The phenomenon where models latch onto a specific phrase and overuse them to the point that they feel forced is called “mode collapse,” says Max Spero, cofounder and CEO of Pangram, an AI writing detection tool. It’s usually caused by post-training where AI labs give LLMs feedback on their responses. “We don’t know how to say: ‘This is good writing, but if we do this good writing thing 10 times, then it’s no longer good writing,’” Spero says.
Becoming a Meme
The phrase “I will catch you steadily” comes up so often in ChatGPT’s responses that it has become a meme on the Chinese internet. One image depicts the chatbot as an inflatable rescue airbag, eagerly waiting to catch people as they fall.

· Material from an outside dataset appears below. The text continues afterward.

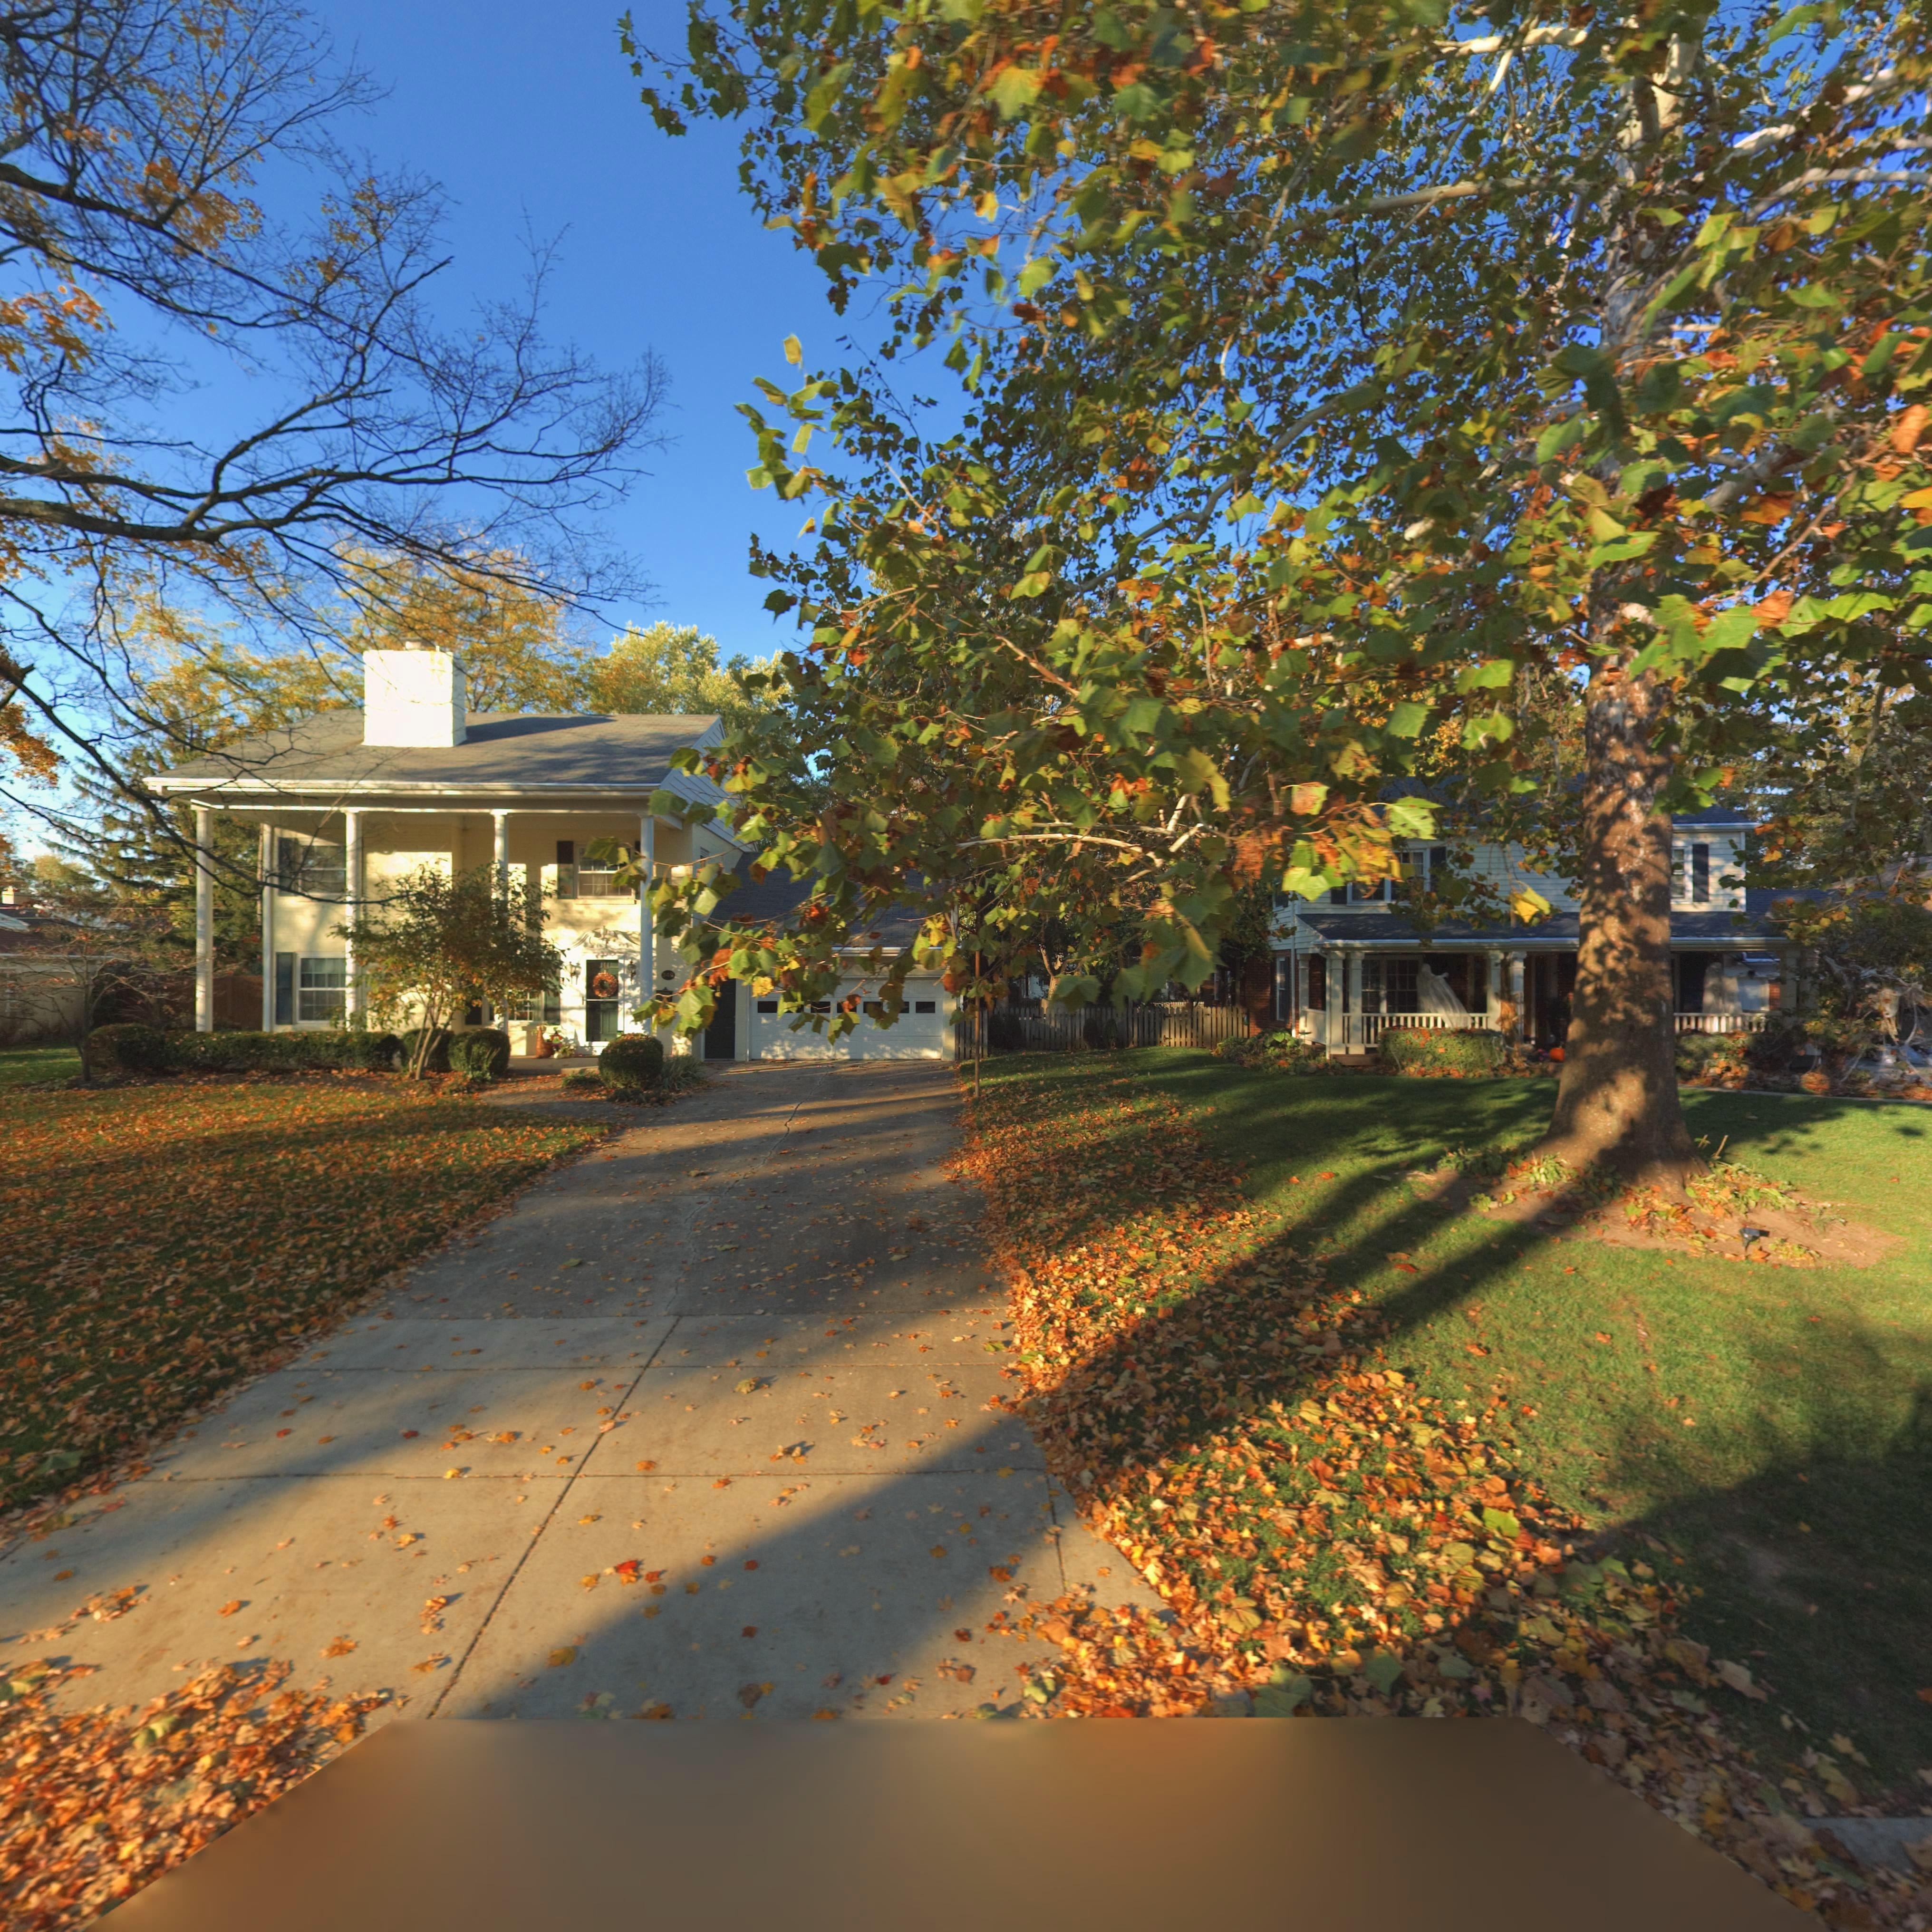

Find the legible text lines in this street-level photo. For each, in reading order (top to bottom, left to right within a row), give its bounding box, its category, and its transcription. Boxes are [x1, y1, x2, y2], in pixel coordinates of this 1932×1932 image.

[661, 972, 674, 978] StreetNumber: *4*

Zeng Fanyu, a 20-year-old developer from Chongqing, China, tells WIRED the meme inspired him to develop an April Fools’ project called Jiezhu, or “catch” in Chinese. Jiezhu is an open-source-prompt engineering tool that helps chatbots understand a user’s intention. “The idea for Jiezhu was so funny that I had a lot of motivation when I was developing it,” Zeng says. When he used ChatGPT to help with coding, the chatbot once again used the phrase jiezhu in its responses, completely unprompted.
OpenAI is aware of the meme. When releasing its new image model in April, one of the sample images shared by the company actually made fun of the phenomenon. In the picture, which resembles a comic book, Boyuan Chen, a Chinese researcher at OpenAI, depicts himself looking frustrated that the new image model has once again learned to say the same phrase. “This sentence has been memed as an unnatural but funny Chinese sentence GPT likes to use on Chinese internet,” his prompt reads.
OpenAI didn’t immediately respond to WIRED’s request for comment.
Is It a Bad Translation?
There are two likely explanations for why ChatGPT has become obsessed with the phrase “I will catch you steadily.” The first is that it could be the result of an awkward translation.
Several people I spoke with noted the phrase has a similar meaning to “I’ve got you,” which makes sense as a catch-all response in English. But while “I’ve got you” in English reads casual and concise; “I will catch you steadily” in Chinese sounds wordy and desperate. One user also looked through their chat history to show me that the model often says jiezhu, the Chinese word for “catch,” in places where it likely meant to say “understand,” pointing to a potential misunderstanding of what jiezhu means in specific contexts.